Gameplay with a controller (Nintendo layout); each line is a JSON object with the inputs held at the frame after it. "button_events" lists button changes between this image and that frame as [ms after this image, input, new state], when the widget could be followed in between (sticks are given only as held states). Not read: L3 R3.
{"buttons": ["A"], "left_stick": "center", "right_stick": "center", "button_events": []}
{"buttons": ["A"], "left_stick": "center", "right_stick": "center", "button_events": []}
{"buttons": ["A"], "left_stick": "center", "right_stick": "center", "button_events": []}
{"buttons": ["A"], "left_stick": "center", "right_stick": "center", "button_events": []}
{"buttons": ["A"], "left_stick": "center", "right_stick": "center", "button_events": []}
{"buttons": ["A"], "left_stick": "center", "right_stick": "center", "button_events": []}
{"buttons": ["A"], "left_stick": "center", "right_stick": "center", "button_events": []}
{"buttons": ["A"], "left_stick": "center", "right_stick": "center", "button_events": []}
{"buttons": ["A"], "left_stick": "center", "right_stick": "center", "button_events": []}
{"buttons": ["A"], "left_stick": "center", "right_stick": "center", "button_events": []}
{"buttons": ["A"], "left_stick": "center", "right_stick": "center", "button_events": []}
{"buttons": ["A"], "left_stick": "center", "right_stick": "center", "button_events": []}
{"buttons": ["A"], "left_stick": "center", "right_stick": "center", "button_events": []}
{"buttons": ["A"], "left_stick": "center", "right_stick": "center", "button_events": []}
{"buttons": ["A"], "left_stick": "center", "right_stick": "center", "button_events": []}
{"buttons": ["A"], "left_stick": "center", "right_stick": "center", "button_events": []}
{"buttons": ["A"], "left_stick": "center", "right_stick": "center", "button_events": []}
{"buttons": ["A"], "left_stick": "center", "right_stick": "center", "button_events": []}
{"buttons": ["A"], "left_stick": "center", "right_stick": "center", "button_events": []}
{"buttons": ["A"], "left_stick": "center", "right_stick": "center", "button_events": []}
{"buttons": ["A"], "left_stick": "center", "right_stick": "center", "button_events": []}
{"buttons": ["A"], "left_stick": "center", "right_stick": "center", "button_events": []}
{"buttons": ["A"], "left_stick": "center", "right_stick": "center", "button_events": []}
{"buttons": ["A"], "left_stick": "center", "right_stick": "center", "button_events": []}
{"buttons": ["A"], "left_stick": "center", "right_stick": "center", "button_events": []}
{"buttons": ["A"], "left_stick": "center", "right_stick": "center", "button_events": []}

————————

◆ Your assignment: Return the records above verbatim, in their entirety.

◆ Finished exercise:
Gameplay with a controller (Nintendo layout); each line is a JSON object with the inputs held at the frame after it. "button_events" lists button changes between this image and that frame as [ms after this image, input, new state], when the widget could be followed in between (sticks are given only as held states). Not read: L3 R3.
{"buttons": ["A"], "left_stick": "center", "right_stick": "center", "button_events": []}
{"buttons": ["A"], "left_stick": "center", "right_stick": "center", "button_events": []}
{"buttons": ["A"], "left_stick": "center", "right_stick": "center", "button_events": []}
{"buttons": ["A"], "left_stick": "center", "right_stick": "center", "button_events": []}
{"buttons": ["A"], "left_stick": "center", "right_stick": "center", "button_events": []}
{"buttons": ["A"], "left_stick": "center", "right_stick": "center", "button_events": []}
{"buttons": ["A"], "left_stick": "center", "right_stick": "center", "button_events": []}
{"buttons": ["A"], "left_stick": "center", "right_stick": "center", "button_events": []}
{"buttons": ["A"], "left_stick": "center", "right_stick": "center", "button_events": []}
{"buttons": ["A"], "left_stick": "center", "right_stick": "center", "button_events": []}
{"buttons": ["A"], "left_stick": "center", "right_stick": "center", "button_events": []}
{"buttons": ["A"], "left_stick": "center", "right_stick": "center", "button_events": []}
{"buttons": ["A"], "left_stick": "center", "right_stick": "center", "button_events": []}
{"buttons": ["A"], "left_stick": "center", "right_stick": "center", "button_events": []}
{"buttons": ["A"], "left_stick": "center", "right_stick": "center", "button_events": []}
{"buttons": ["A"], "left_stick": "center", "right_stick": "center", "button_events": []}
{"buttons": ["A"], "left_stick": "center", "right_stick": "center", "button_events": []}
{"buttons": ["A"], "left_stick": "center", "right_stick": "center", "button_events": []}
{"buttons": ["A"], "left_stick": "center", "right_stick": "center", "button_events": []}
{"buttons": ["A"], "left_stick": "center", "right_stick": "center", "button_events": []}
{"buttons": ["A"], "left_stick": "center", "right_stick": "center", "button_events": []}
{"buttons": ["A"], "left_stick": "center", "right_stick": "center", "button_events": []}
{"buttons": ["A"], "left_stick": "center", "right_stick": "center", "button_events": []}
{"buttons": ["A"], "left_stick": "center", "right_stick": "center", "button_events": []}
{"buttons": ["A"], "left_stick": "center", "right_stick": "center", "button_events": []}
{"buttons": ["A"], "left_stick": "center", "right_stick": "center", "button_events": []}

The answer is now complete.